Hegemonya kriziyle özdeşleşen bir devrimci durumda öncü partinin varlığı ve kitleler içinde kökleşmiş olması, net ve bilimsel bir teorik-stratejik perspektif geliştirmiş olması, demokratik merkeziyetçi ilkeyle işleyen disiplinli bir örgütlenmeye, eş deyişle yapıya haiz olması. İşte bunlar ise, sosyalist devrimin ya da işçi sınıfının iktidarı almasının “öznel koşulları”dır. Biz bunlara sosyalist devrimin “yeter koşulları” diyoruz.

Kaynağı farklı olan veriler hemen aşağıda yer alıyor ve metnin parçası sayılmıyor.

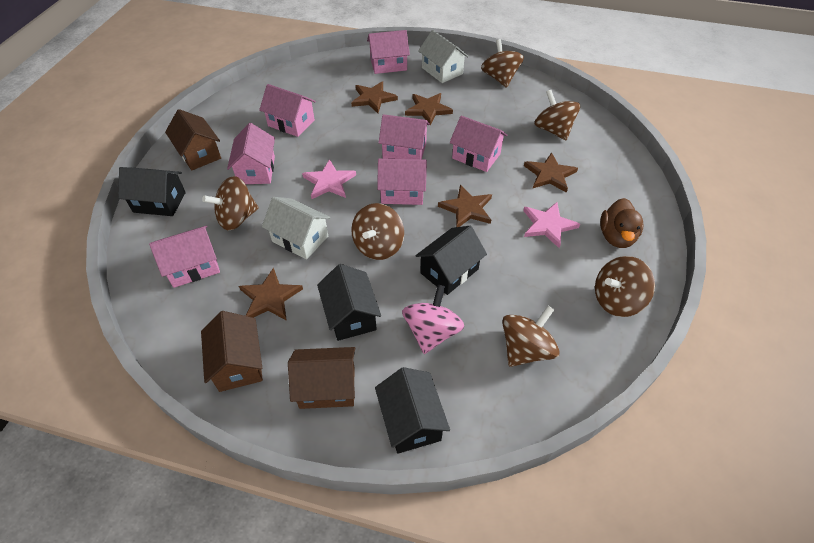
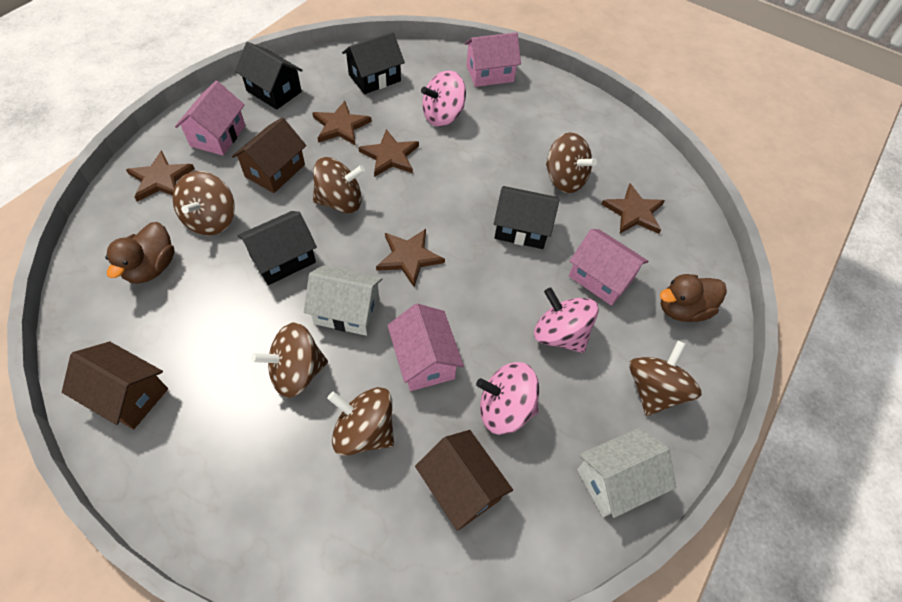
brown duck: 1 -> 2
pink house: 7 -> 4
pink spinning top: 1 -> 3
pink star: 2 -> 0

Koşullar doğrudan nedenler olmayıp nedenlerin sonuç(lar) oluşturmasına yardım ederler. Devrimlerde kitlelerin hareketliliği için iktisadi nedenler, savaş gibi katalizör işlevi gören nedenler, kıtlıklar, karşı-devrimci tehdit ve işgal gibi doğrudan nedensel faktörler iş başındadır ve çoğu durumda bunlar birlikte ve sinerjistik etkiyerek/etkileşerek sonuçlar doğururlar, eş deyişle konjonktüreldirler.

İşçi sınıfının toplumsal ve siyasal iktidarı kapitalist sınıftan devralması için “gerek ve yeter koşullar”ın birlikte var olması şarttır. Eski iktidar yapısının zayıflayıp çatırdaması ve hoşnutsuz kitlelerin mücadelesinde ve hareketliliğinde artış gerek koşulken, teorik-stratejik ve örgütsel açıdan gelişkin bir öncü örgütlenmenin varlığı ve yeni iktidar nüvelerinin filizlenmiş olması yeter koşulu oluşturmaktadır. Yeter koşulların gelişmemiş olduğu durumlarda, devrimci durum bir devrime evrilmez.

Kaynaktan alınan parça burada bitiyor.